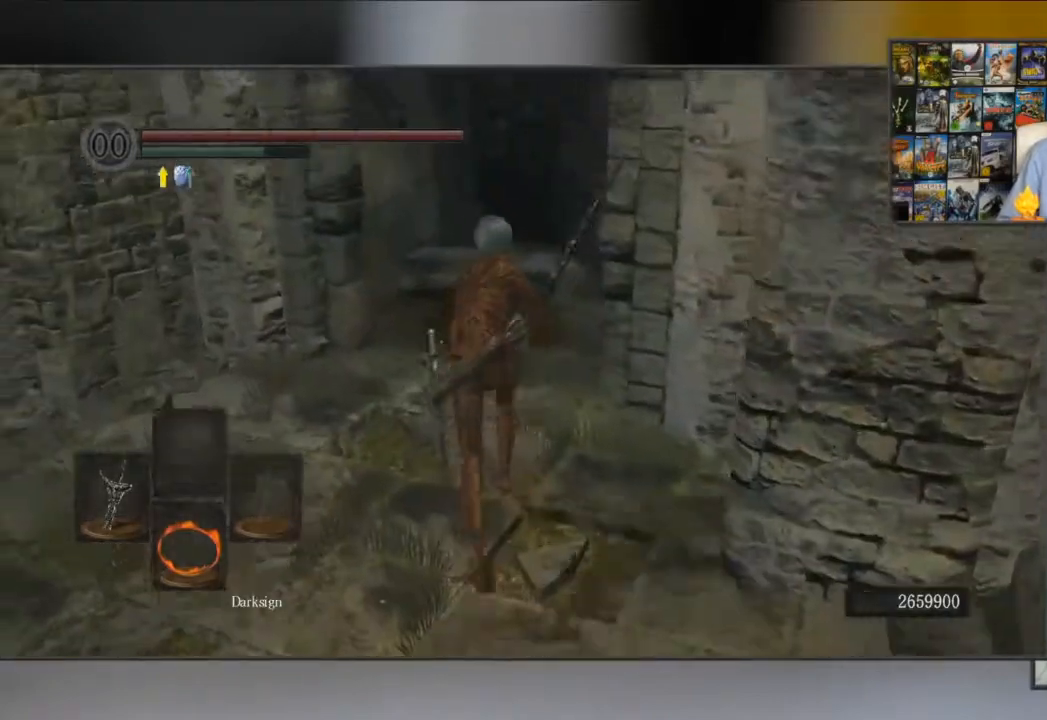
{"buttons": ["B"], "left_stick": "up", "right_stick": "down-right", "events": [[284, "right_stick", "down-right"]]}
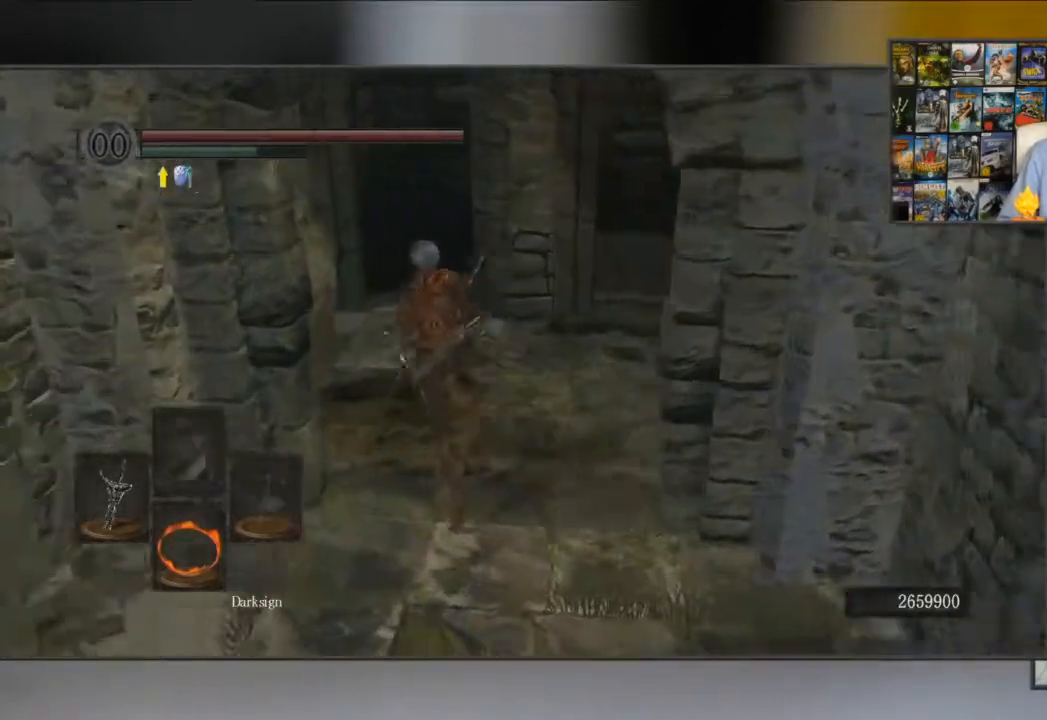
{"buttons": ["B"], "left_stick": "up", "right_stick": "center", "events": [[16, "right_stick", "center"]]}
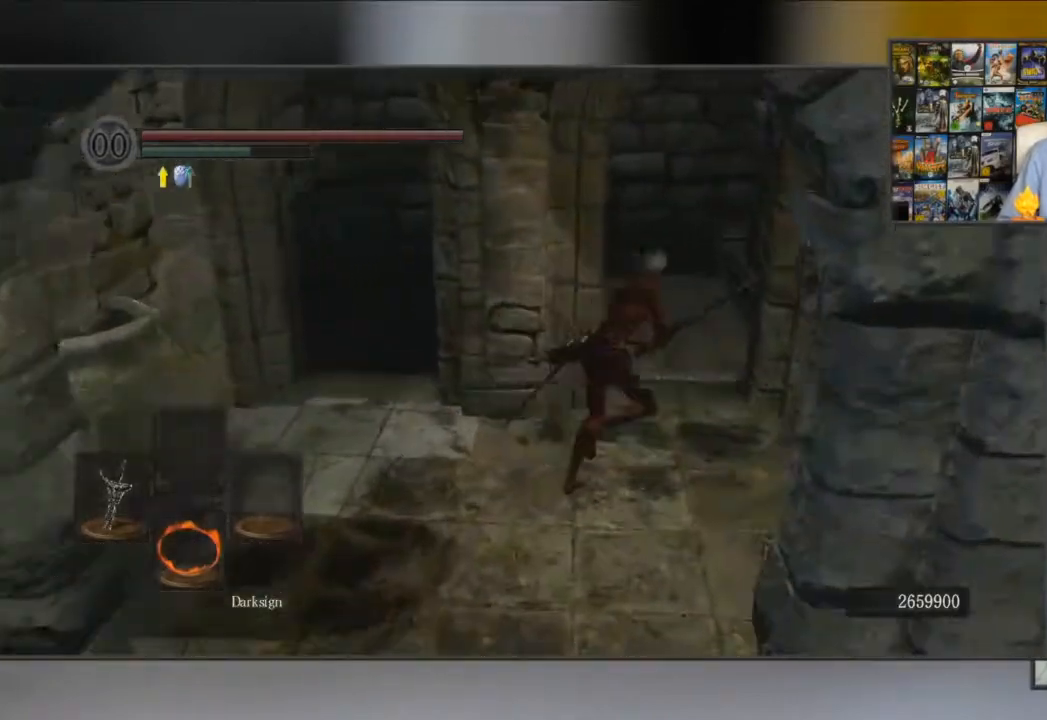
{"buttons": [], "left_stick": "up", "right_stick": "center", "events": [[217, "B", "up"]]}
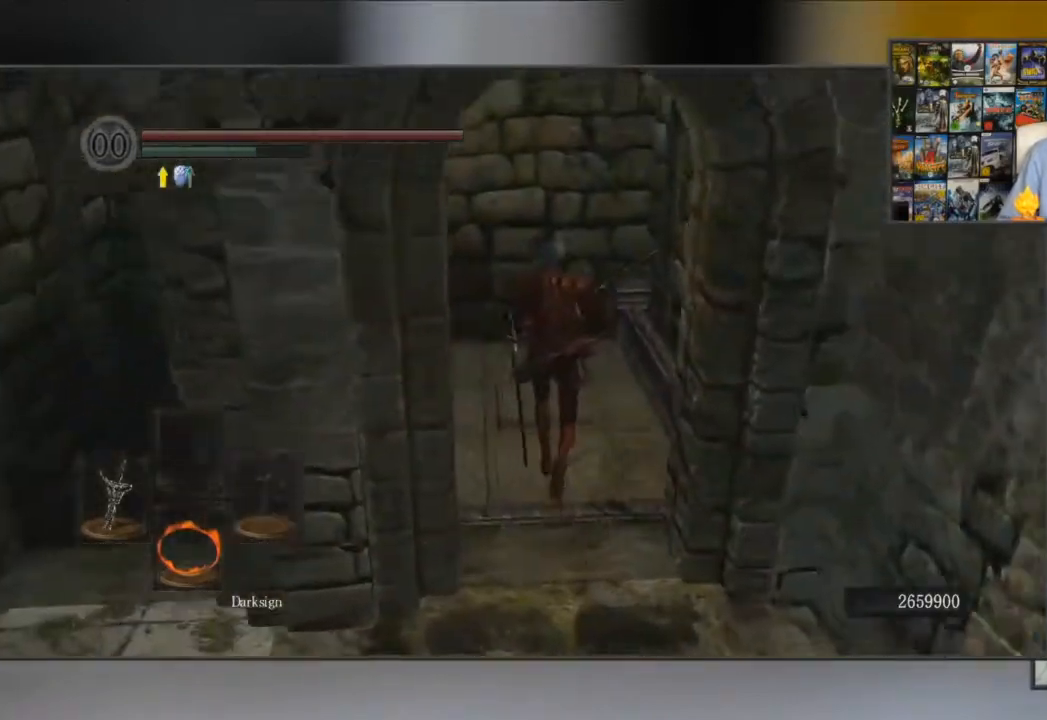
{"buttons": [], "left_stick": "center", "right_stick": "center", "events": [[167, "left_stick", "center"], [300, "START", "down"], [400, "START", "up"]]}
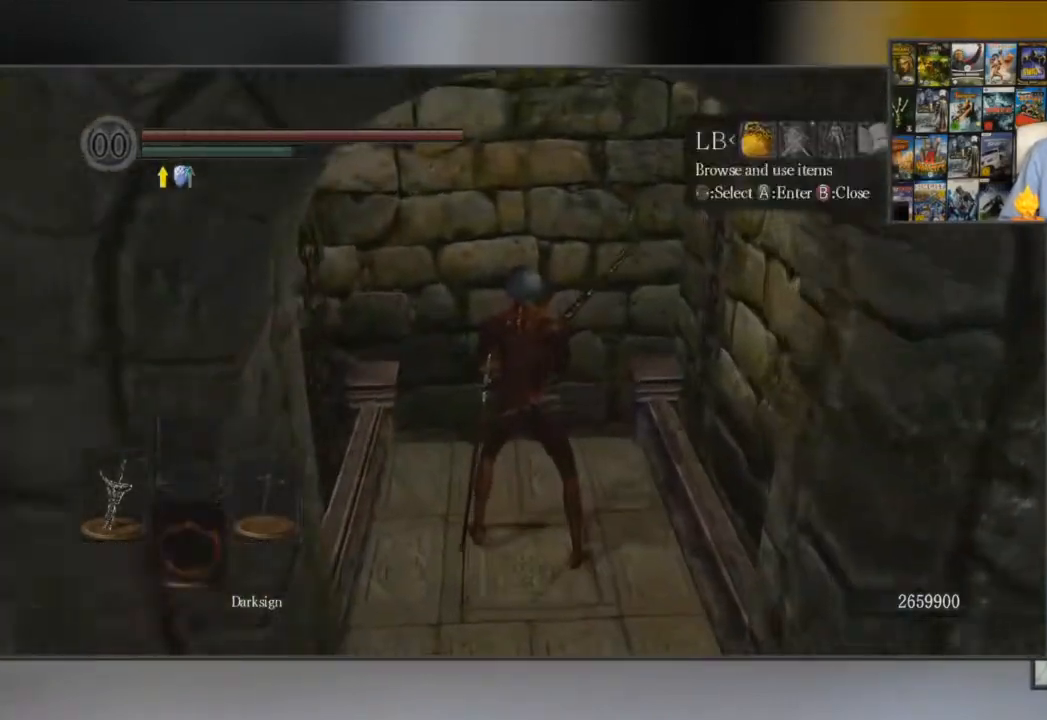
{"buttons": [], "left_stick": "center", "right_stick": "center", "events": [[200, "R1", "down"], [301, "A", "down"], [301, "R1", "up"], [367, "A", "up"]]}
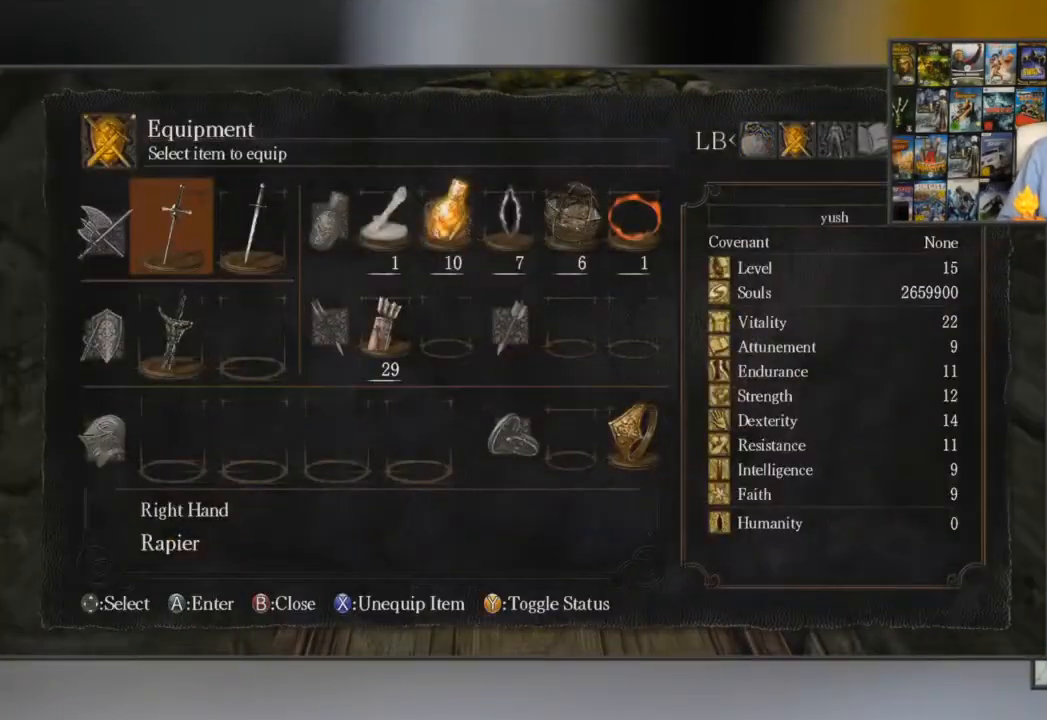
{"buttons": [], "left_stick": "center", "right_stick": "center", "events": [[384, "DPAD_RIGHT", "down"], [434, "DPAD_RIGHT", "up"]]}
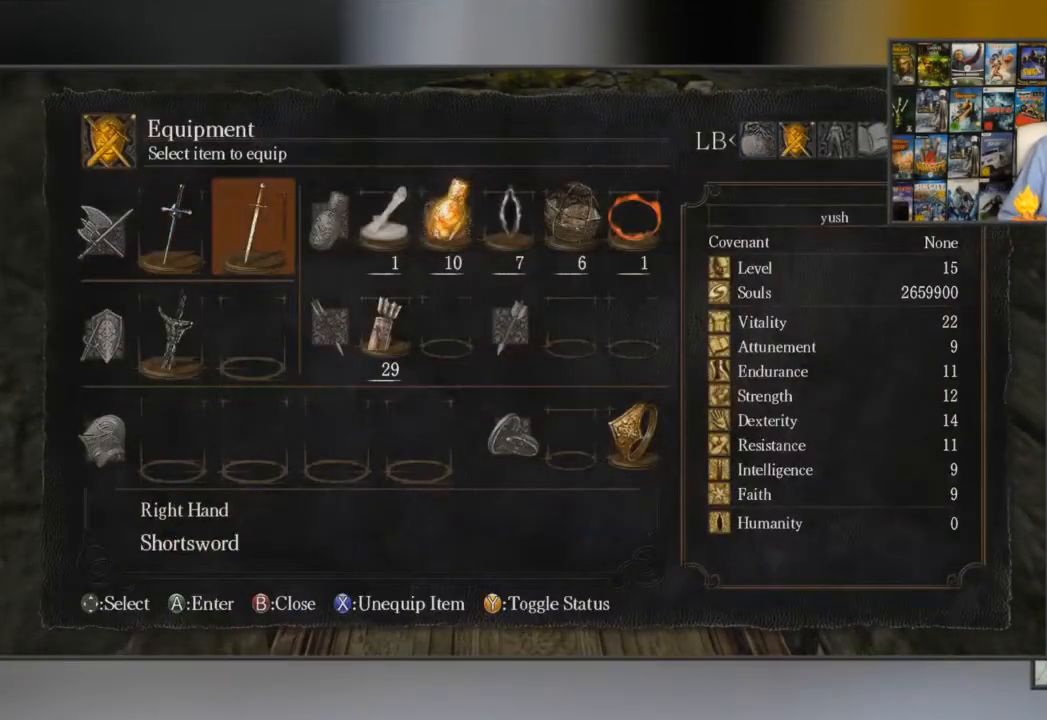
{"buttons": [], "left_stick": "center", "right_stick": "center", "events": [[33, "DPAD_RIGHT", "down"], [133, "DPAD_RIGHT", "up"], [166, "DPAD_RIGHT", "down"], [283, "DPAD_RIGHT", "up"]]}
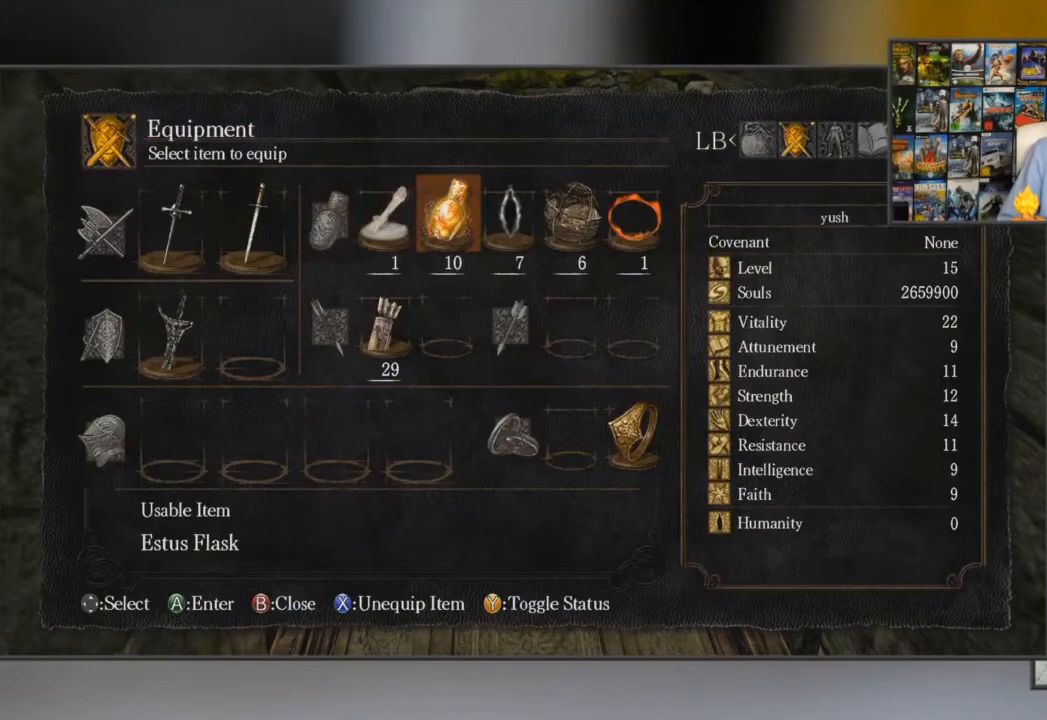
{"buttons": [], "left_stick": "center", "right_stick": "center", "events": [[367, "DPAD_RIGHT", "down"], [467, "DPAD_RIGHT", "up"]]}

--

ASSIGNMENT: Find each line in the listing above that contains "down", and copy that line.

YOUR RESPONSE:
{"buttons": ["B"], "left_stick": "up", "right_stick": "down-right", "events": [[284, "right_stick", "down-right"]]}
{"buttons": [], "left_stick": "center", "right_stick": "center", "events": [[167, "left_stick", "center"], [300, "START", "down"], [400, "START", "up"]]}
{"buttons": [], "left_stick": "center", "right_stick": "center", "events": [[200, "R1", "down"], [301, "A", "down"], [301, "R1", "up"], [367, "A", "up"]]}
{"buttons": [], "left_stick": "center", "right_stick": "center", "events": [[384, "DPAD_RIGHT", "down"], [434, "DPAD_RIGHT", "up"]]}
{"buttons": [], "left_stick": "center", "right_stick": "center", "events": [[33, "DPAD_RIGHT", "down"], [133, "DPAD_RIGHT", "up"], [166, "DPAD_RIGHT", "down"], [283, "DPAD_RIGHT", "up"]]}
{"buttons": [], "left_stick": "center", "right_stick": "center", "events": [[367, "DPAD_RIGHT", "down"], [467, "DPAD_RIGHT", "up"]]}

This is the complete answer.